An ExxonMobil spokesperson has confirmed to Rigzone that the company has exercised its right to withdraw from its joint operation agreement with Patriot Energy for block VMM37 in Colombia.
“We notified the National Hydrocarbons Agency of our intention to withdraw from the VMM37 exploitation and production contract and discuss the necessary next steps for the assignment of EM’s interest and the operation of VMM37, which is subject to required government approvals,” the spokesperson added.
Earlier this week, Sintana Energy Inc. noted in a statement posted on its site that ExxonMobil sent Patriot Energy Oil and Gas Inc., a subsidiary of Sintana, a notice stating that, based on the terms of the joint operating agreement between ExxonMobil and Patriot, had decided to withdraw from the JOA as of May 31, 2023.

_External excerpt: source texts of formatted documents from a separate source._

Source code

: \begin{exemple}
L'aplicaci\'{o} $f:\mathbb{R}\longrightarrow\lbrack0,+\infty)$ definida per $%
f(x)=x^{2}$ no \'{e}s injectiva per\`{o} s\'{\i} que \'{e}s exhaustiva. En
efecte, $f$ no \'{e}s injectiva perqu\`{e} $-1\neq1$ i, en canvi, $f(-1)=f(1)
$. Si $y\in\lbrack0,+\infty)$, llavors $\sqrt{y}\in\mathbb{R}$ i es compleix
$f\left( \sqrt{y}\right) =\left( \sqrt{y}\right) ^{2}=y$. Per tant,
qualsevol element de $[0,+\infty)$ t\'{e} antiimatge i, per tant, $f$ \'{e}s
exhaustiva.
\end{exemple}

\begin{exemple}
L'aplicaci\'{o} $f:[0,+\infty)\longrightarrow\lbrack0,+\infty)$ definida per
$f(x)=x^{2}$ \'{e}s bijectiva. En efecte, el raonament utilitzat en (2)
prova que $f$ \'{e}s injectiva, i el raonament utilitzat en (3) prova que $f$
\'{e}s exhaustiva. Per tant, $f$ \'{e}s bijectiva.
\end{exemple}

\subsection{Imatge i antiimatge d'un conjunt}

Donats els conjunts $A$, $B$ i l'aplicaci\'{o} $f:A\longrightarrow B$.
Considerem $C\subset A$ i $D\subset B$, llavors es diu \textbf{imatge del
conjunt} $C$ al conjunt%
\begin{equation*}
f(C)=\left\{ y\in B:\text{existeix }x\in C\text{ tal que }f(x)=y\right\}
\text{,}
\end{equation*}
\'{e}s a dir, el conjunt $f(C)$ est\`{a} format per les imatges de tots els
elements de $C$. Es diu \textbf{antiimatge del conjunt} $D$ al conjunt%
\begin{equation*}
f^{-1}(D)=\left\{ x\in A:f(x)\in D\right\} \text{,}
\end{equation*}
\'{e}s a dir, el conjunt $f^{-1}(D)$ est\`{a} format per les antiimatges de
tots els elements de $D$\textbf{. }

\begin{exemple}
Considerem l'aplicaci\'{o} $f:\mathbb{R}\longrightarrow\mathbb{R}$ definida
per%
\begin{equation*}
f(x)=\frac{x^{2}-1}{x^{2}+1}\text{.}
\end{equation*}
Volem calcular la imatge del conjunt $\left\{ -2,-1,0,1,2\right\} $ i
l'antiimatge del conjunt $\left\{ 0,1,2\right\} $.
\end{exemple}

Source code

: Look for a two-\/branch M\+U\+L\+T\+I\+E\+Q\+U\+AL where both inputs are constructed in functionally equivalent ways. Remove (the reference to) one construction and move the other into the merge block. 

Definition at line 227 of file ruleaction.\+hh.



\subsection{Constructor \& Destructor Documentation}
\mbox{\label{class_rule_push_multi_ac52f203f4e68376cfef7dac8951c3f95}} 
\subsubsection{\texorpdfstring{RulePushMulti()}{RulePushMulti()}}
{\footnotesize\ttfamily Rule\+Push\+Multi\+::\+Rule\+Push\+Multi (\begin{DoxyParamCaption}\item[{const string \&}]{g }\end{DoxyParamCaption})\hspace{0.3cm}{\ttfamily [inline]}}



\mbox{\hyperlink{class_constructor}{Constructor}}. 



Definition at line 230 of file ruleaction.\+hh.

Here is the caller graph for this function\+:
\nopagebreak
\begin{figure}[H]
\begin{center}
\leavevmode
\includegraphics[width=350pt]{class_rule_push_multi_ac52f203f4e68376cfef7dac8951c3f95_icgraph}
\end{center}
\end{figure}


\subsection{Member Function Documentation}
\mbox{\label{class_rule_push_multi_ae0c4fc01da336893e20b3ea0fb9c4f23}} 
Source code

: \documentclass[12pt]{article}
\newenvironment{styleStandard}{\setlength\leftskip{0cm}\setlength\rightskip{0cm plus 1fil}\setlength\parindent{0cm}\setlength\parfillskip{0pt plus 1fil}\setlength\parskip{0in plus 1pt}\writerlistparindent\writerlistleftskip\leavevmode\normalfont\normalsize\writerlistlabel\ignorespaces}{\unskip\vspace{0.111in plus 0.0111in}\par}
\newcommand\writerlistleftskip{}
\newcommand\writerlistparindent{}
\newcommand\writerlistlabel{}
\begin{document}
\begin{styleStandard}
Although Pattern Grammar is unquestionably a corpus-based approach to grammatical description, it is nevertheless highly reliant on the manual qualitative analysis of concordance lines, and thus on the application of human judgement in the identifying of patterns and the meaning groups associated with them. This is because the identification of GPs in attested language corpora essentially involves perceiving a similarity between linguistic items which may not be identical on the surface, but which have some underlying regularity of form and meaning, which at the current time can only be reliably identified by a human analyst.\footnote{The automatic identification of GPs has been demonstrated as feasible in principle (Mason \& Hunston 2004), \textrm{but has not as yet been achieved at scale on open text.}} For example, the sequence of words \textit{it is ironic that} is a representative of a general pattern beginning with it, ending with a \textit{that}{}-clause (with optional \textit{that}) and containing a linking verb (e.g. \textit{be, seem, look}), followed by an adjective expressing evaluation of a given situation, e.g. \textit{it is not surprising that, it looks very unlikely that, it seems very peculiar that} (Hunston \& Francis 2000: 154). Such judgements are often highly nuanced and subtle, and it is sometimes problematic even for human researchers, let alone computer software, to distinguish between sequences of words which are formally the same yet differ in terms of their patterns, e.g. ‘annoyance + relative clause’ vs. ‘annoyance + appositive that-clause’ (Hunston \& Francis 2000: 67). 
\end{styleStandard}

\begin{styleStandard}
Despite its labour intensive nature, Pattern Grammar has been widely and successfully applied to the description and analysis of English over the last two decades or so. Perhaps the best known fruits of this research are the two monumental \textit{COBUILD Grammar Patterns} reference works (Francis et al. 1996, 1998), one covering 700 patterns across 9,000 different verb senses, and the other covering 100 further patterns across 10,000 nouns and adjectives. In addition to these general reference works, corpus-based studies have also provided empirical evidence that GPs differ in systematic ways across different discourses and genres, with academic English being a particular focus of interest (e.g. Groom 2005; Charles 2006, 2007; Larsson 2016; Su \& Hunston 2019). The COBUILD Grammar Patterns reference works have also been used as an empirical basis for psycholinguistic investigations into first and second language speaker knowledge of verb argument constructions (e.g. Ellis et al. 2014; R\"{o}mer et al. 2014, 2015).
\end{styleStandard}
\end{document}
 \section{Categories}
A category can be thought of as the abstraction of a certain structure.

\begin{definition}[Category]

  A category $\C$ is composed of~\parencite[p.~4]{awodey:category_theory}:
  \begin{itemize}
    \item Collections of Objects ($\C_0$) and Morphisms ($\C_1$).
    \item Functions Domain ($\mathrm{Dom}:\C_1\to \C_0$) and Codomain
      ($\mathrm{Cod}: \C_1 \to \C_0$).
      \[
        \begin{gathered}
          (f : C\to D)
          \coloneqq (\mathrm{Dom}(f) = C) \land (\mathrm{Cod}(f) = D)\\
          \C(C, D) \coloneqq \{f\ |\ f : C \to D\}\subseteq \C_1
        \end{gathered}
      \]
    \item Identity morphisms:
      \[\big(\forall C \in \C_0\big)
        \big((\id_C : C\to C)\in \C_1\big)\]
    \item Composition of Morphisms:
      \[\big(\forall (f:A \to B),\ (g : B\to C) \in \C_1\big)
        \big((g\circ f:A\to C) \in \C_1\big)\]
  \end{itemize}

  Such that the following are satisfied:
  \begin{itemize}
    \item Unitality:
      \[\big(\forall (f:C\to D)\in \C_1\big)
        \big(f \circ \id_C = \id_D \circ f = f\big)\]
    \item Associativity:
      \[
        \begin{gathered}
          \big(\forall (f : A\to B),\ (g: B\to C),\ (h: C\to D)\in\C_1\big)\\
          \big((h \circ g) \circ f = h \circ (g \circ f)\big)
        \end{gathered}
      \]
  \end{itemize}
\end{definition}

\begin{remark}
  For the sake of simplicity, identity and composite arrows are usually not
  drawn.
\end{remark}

The notice also indicated that ExxonMobil will withdraw from the contract with the National Hydrocarbons Agency, effective after obtaining the required government approvals, Sintana said.
“We are disappointed that our VMM37 partner of more than a decade, ExxonMobil, has voluntarily chosen to withdraw from both the JOA and the contract,” Sintana CEO Doug Manner said in a company statement .
Sintana notes on its site that the VMM37 block provides the company with a strategic position in the Middle Magdalena play “with exposure to significant unconventional resource potential.”
The Magdalena Mitjana is Colombia’s oldest producing basin, dating back to the discovery in 1918 of the giant La Cira-Infantas field complex (900 million barrels), Sintana points out on the site, adding that approximately two billion barrels of oil in the basin during the last century.
Instead, ExxonMobil points out that it has had a continuous commercial presence in Colombia for more than 100 years.
“We have a variety of ongoing exploration activities through our Bogotá-based subsidiary ExxonMobil Exploration Colombia Ltd.,” the company says on its site.
“We participate in the fuel and lubricant markets with the Esso and Mobil brands and we have been importing and selling industrial chemicals for several years,” he adds.
In January this year, ExxonMobil announced that it had reached an agreement with Bangchak Corporation to sell its stake in Esso Thailand, which includes the Sriracha refinery, select distribution terminals and a network of Esso-branded retail stations.
In its 2022 earnings statement, Exxon noted that its sales and divestments of non-core assets generated $5.2 billion in cash for the year.